The buzz around the league is Golden State is at the front of the line if Durant decides to leave OKC, and he has done some research, reports Marc Spears of Yahoo Sports.

The Warriors play in front of an intimidating Oracle Arena crowd and are expected to debut a new San Francisco arena in 2019. Durant has quietly done his due diligence on the Bay Area, too, sources told Yahoo Sports.

His people — specifically agent Rich Kleiman and personal manager Charlie Bell — would be stupid not to have done some research on not only Golden State but on every other team he might consider: Houston, Miami, Washington, both teams in Los Angeles, the Knicks, and on down the line. Golden State, playing with Stephen Curry, certainly would have its attractions.

I’m still in the camp that Durant signs a 1+1 deal to stay in Oklahoma City (meaning he can opt out after one more season, in 2017), and it’s all about the cash.

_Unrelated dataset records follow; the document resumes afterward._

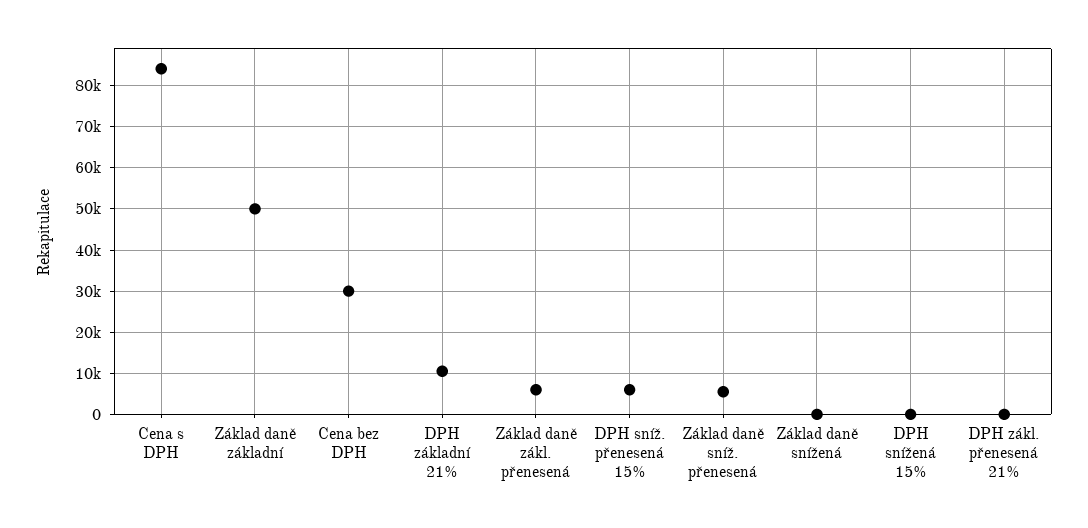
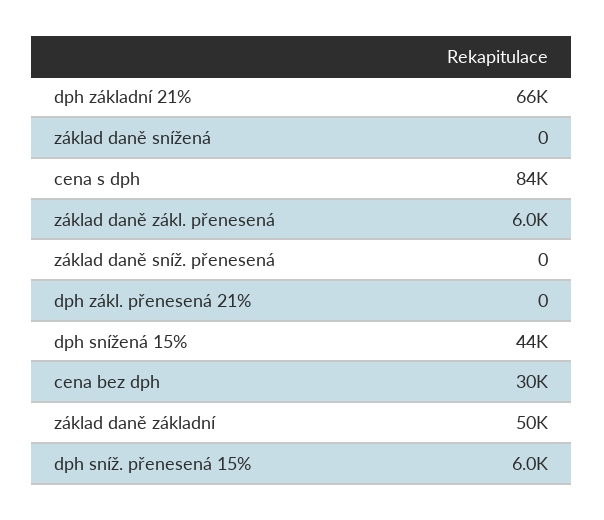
DPH základní 21%: 10000 -> 66000
Základ daně sníž. přenesená: 6000 -> 0
DPH snížená 15%: 0 -> 44000

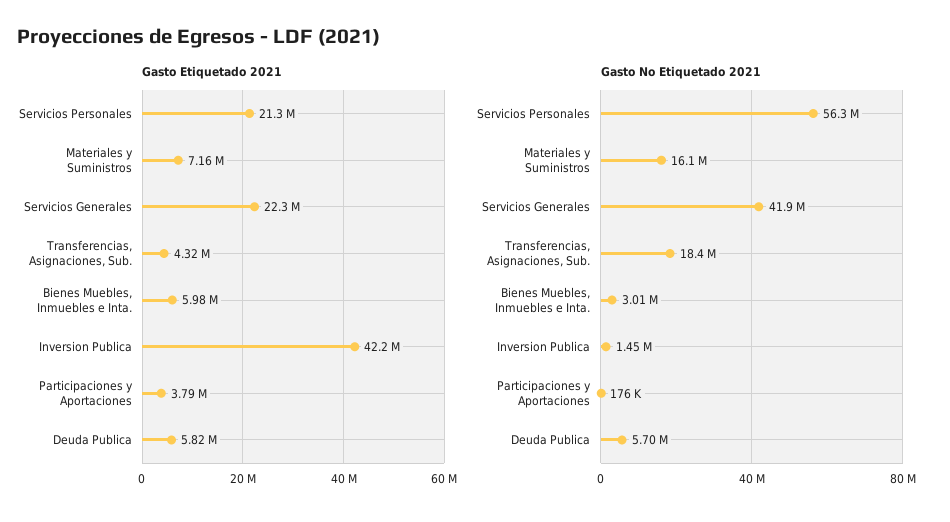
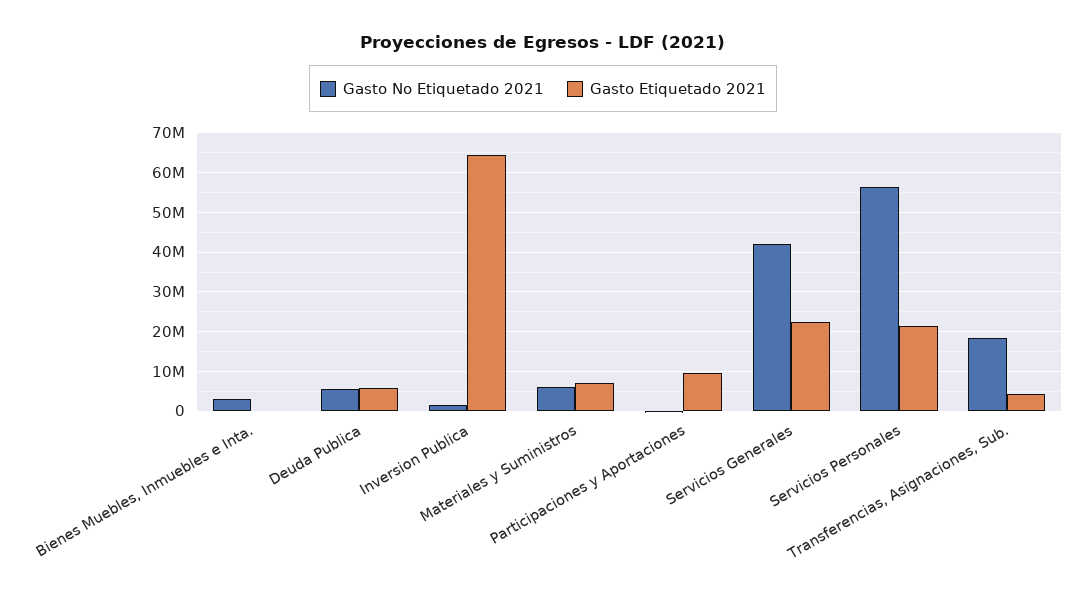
Gasto Etiquetado 2021, Bienes Muebles, Inmuebles e Inta.: 5980000 -> 0
Gasto Etiquetado 2021, Inversion Publica: 42200000 -> 64000000
Gasto Etiquetado 2021, Participaciones y Aportaciones: 3790000 -> 10000000
Gasto No Etiquetado 2021, Materiales y Suministros: 16100000 -> 6000000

While he could get 30 percent of a $90 million cap this summer (about $27 million a season to start), with one more year of service in 2017 Durant could get 35 percent of $108 million ($37.8 million to start). That’s a lot of cash. Plus he gets one more chance at a ring with Russell Westbrook and Serge Ibaka, who both are 2017 free agents.

But you can be sure whatever Durant decides, it will be well researched and thought out. And he’s not going to announce it in a live special on ESPN.